The use of liquid in wooden casks didn’t come until much later. Some theories attribute the cask as we know it to the Celts, who were using water-tight wooden barrels around 350 BC to transport everything from liquids to goods like gold coins and nails.
Around the same time, Greeks and Romans developed a preference for wine aged in wooden barrels rather than the grape juice fermented in animal pelts and clay they had been drinking previously.
The Romans Casked Wine
Although most likely invented by the Celts, wooden barrels were introduced to the Romans by the Gauls. Wooden barrels presented a solution to the difficulty of transporting wine over vast stretches of land rather than water.
Until their encounter with the Gauls, Romans transported wine in amphorae, ancient ceramic, or sometimes metal containers, which were heavy and cumbersome.
Romans quickly adopted wooden barrels as their standard transportation vessel after realizing how much stronger, lighter, and easier to roll they were.
It’s unclear whether this was the exact launching point of the barrel aging process, but it’s safe to say that wine and spirit casking evolved rapidly from this point on.
How Whiskey Became Synonymous with Casks
Using barrels for spirit maturation came much later than using wooden barrels for wine storage and was discovered somewhat by chance.
For example, scotch is several hundred years old, but it has only been aged in used wine and spirit barrels since around the 1800s. Up until this point, barrels were simply a means of storage and transportation for scotch.

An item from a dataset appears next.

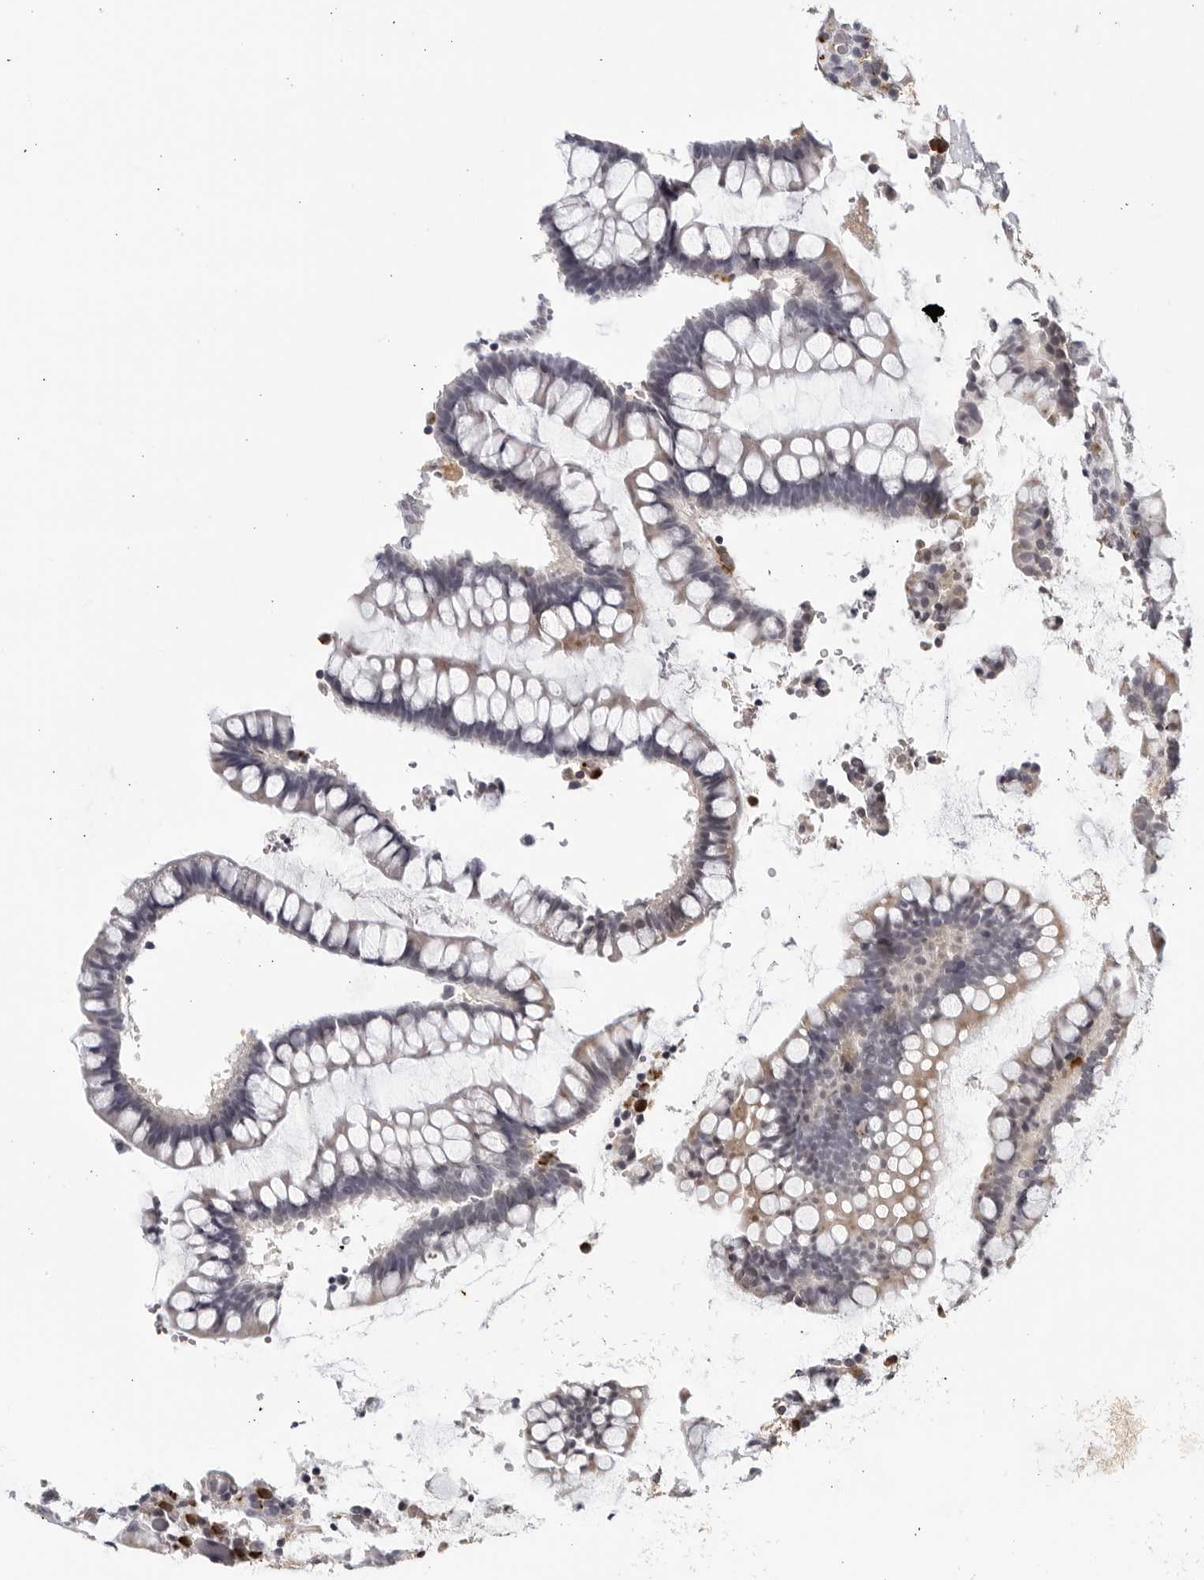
{"staining": {"intensity": "weak", "quantity": "25%-75%", "location": "nuclear"}, "tissue": "colon", "cell_type": "Endothelial cells", "image_type": "normal", "snomed": [{"axis": "morphology", "description": "Normal tissue, NOS"}, {"axis": "topography", "description": "Colon"}], "caption": "The photomicrograph shows a brown stain indicating the presence of a protein in the nuclear of endothelial cells in colon.", "gene": "STRADB", "patient": {"sex": "female", "age": 79}}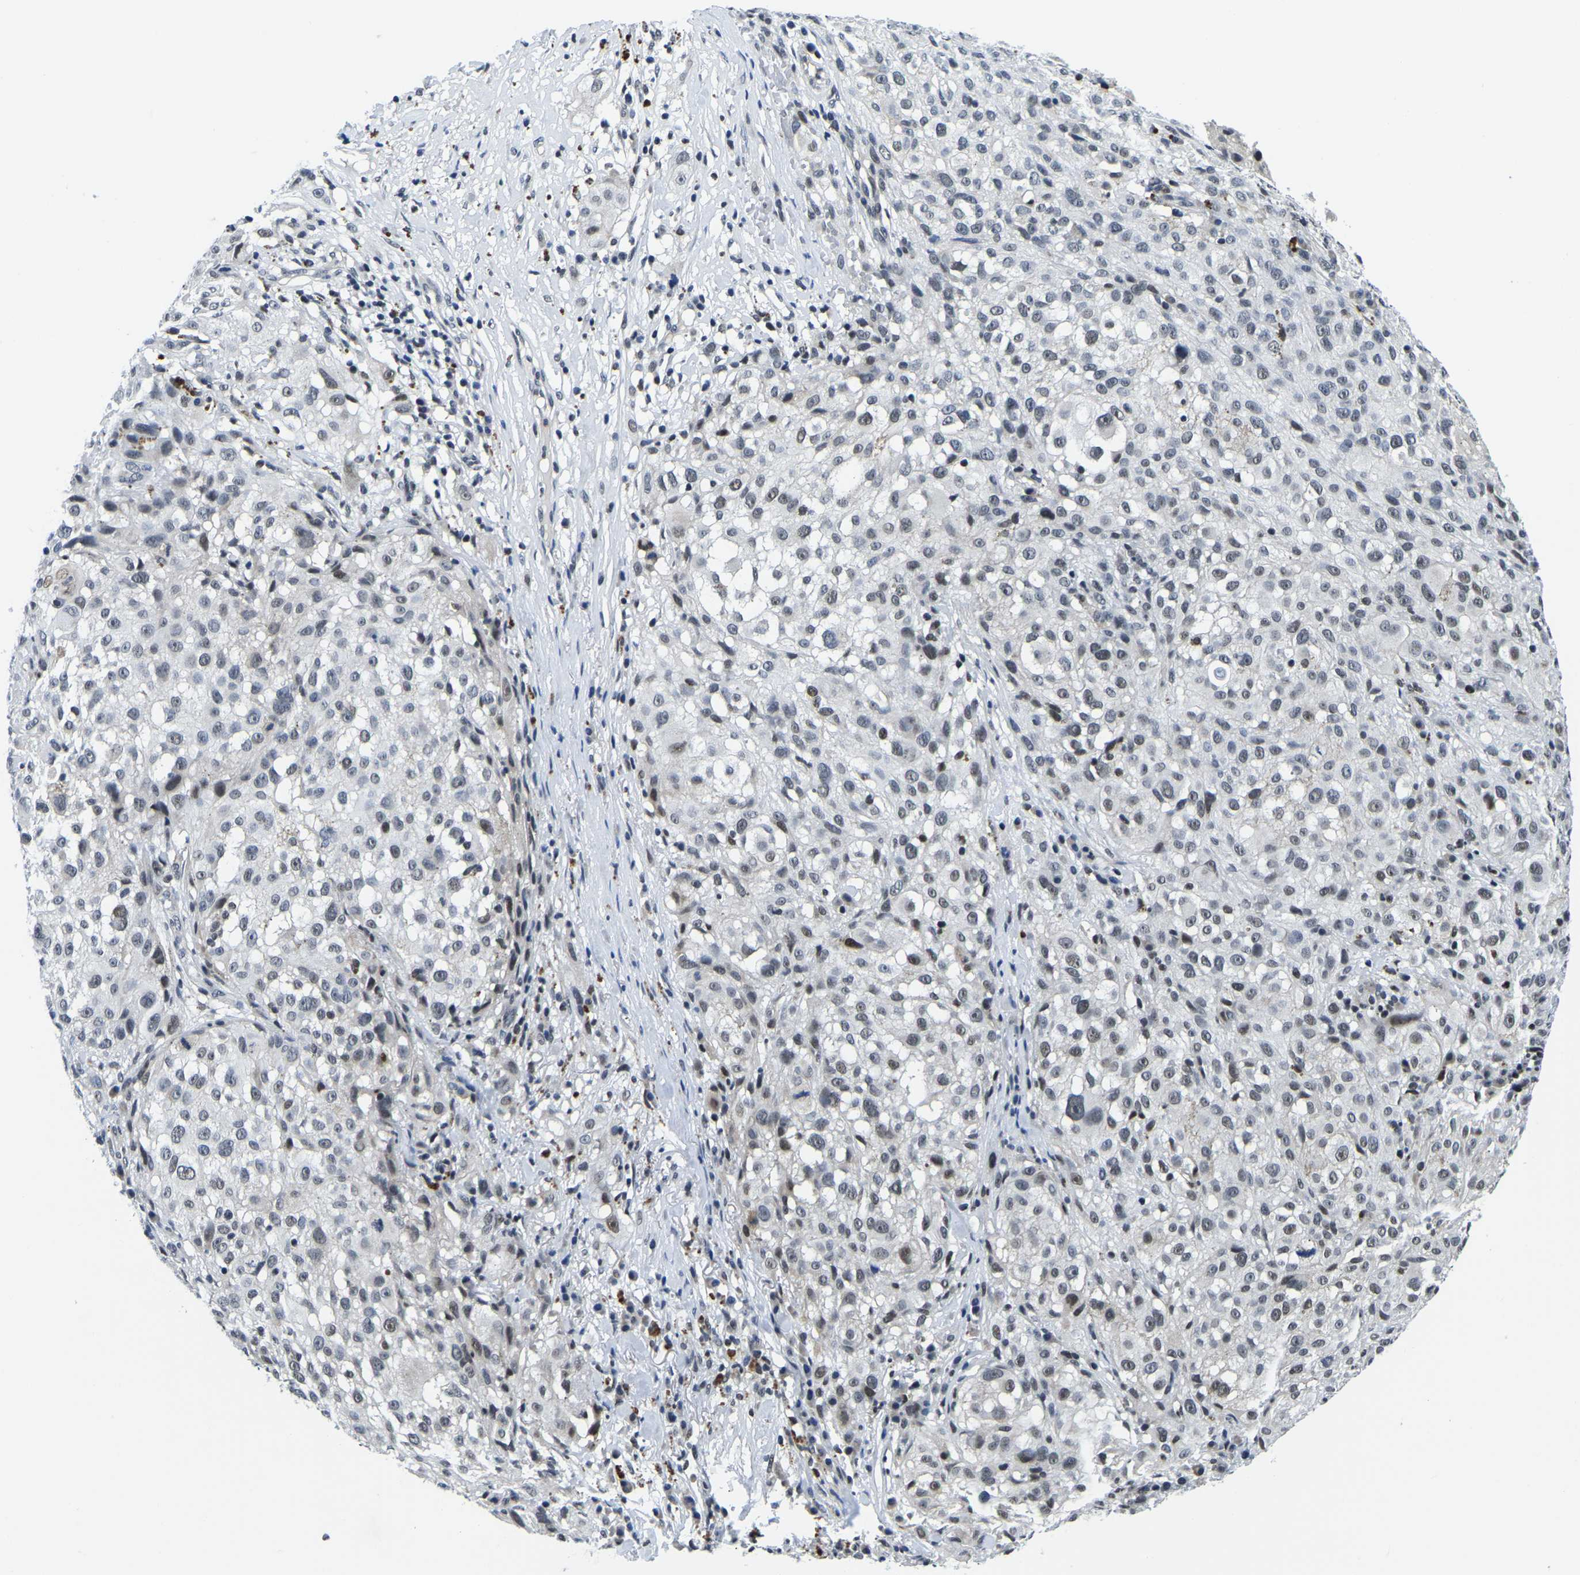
{"staining": {"intensity": "weak", "quantity": "<25%", "location": "nuclear"}, "tissue": "melanoma", "cell_type": "Tumor cells", "image_type": "cancer", "snomed": [{"axis": "morphology", "description": "Necrosis, NOS"}, {"axis": "morphology", "description": "Malignant melanoma, NOS"}, {"axis": "topography", "description": "Skin"}], "caption": "There is no significant positivity in tumor cells of melanoma.", "gene": "POLDIP3", "patient": {"sex": "female", "age": 87}}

During the 1800s, the Scots noticed a correlation between the time it took the whiskey to reach its shipping destination and increased demand for the product. It soon became clear that the longer the whiskey spent in the cask, the better it tasted. From this point on, Scots continued to age their whiskies accordingly, and to this day, cask aging is one of the most vital elements to making any whiskey.

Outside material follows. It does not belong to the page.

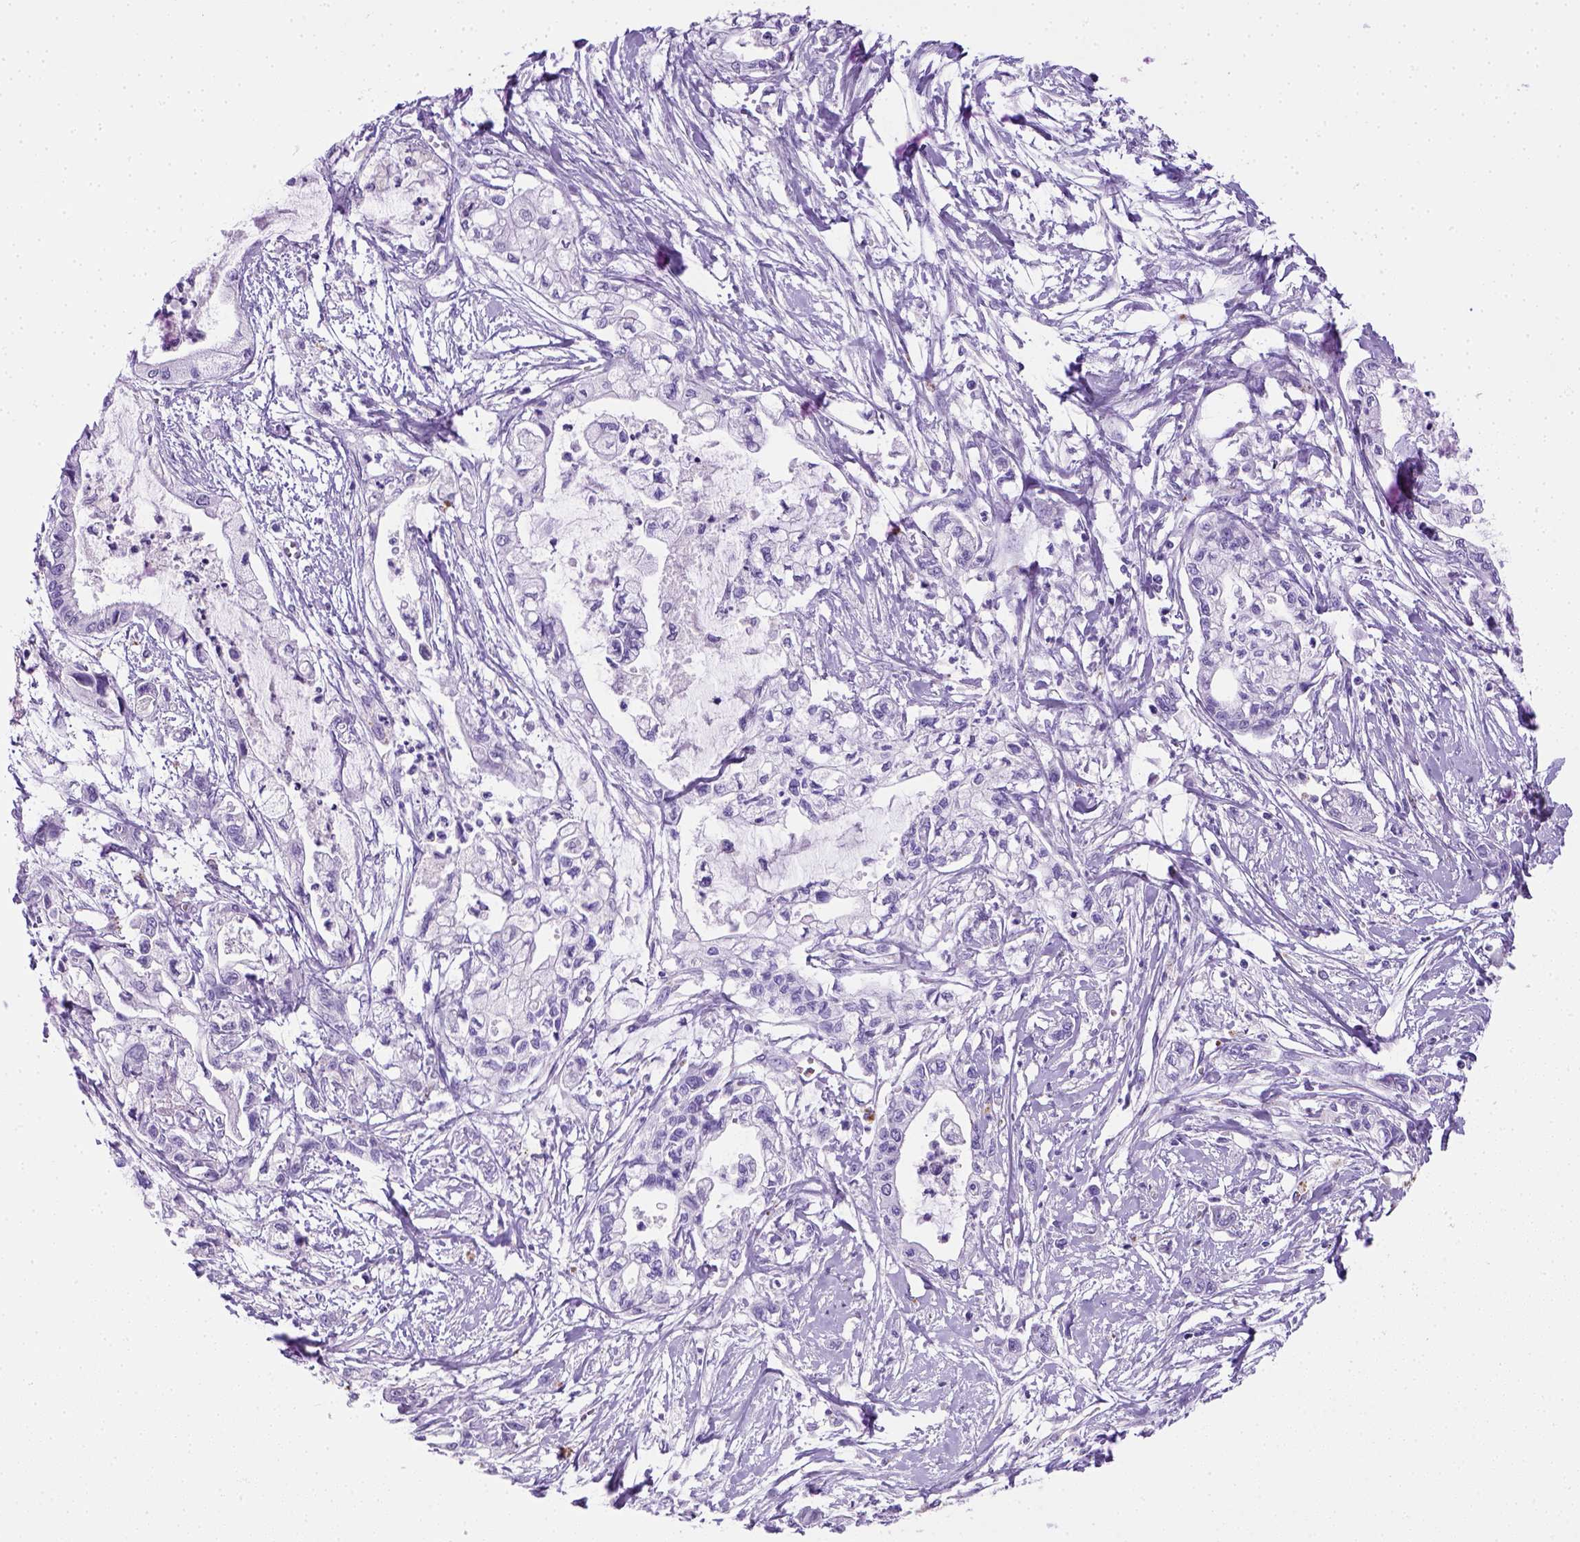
{"staining": {"intensity": "negative", "quantity": "none", "location": "none"}, "tissue": "pancreatic cancer", "cell_type": "Tumor cells", "image_type": "cancer", "snomed": [{"axis": "morphology", "description": "Adenocarcinoma, NOS"}, {"axis": "topography", "description": "Pancreas"}], "caption": "Pancreatic adenocarcinoma was stained to show a protein in brown. There is no significant staining in tumor cells. (Brightfield microscopy of DAB immunohistochemistry (IHC) at high magnification).", "gene": "KRT71", "patient": {"sex": "male", "age": 54}}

Cognac is Also Aged in Wooden Casks
Cognac, a spirit made from distilled wine, is aged in French oak casks for a minimum of two years. The wooden cask imparts vanillin and tannins on the spirit during the aging process, giving cognac its well-known sweet and spicy flavor and amber color.

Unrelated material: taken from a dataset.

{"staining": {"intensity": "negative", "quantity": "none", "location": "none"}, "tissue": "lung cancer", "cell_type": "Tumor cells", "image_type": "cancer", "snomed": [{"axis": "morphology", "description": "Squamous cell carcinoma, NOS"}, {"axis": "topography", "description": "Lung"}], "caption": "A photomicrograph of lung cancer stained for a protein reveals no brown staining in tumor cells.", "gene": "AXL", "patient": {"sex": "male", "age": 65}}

Cognac’s distillation season lasts from October 1 through March 31 each year. Depending on how long the cognac is aged, it is classed as VS (aged 2 years), VSOP (aged 4 years), or XO (aged 10 years).
Rum & Tequila Become Añejo After Spending Time in a Cask
Like cognac, tequila takes on a darker color and bolder flavor the longer it spends in a cask. Tequila is frequently aged in oak barrels and casks previously used to age other liquors, such as whiskey, sherry, and cognac.
Depending on how long tequila is aged, it falls into one of three categories: Blanco (aged 0-2 months), Reposado (aged 2-11 months), and añejo (aged 1-3 years). Añejo tequila is darker and more robust in flavor than other tequilas.
What happens to casks after spirits?
As mentioned, used spirit casks are often used to distill other spirits, imparting a unique flavor into the new product. For example, scotch whiskey is almost always aged in used barrels, frequently bourbon, sherry, or port casks.
After a cask has been used several times, its maturation abilities decrease. However, some casks can be rejuvenated by removing the used inner charcoal layer and charring the inside again. This process releases the vanillin and caramel flavor in the barrel again.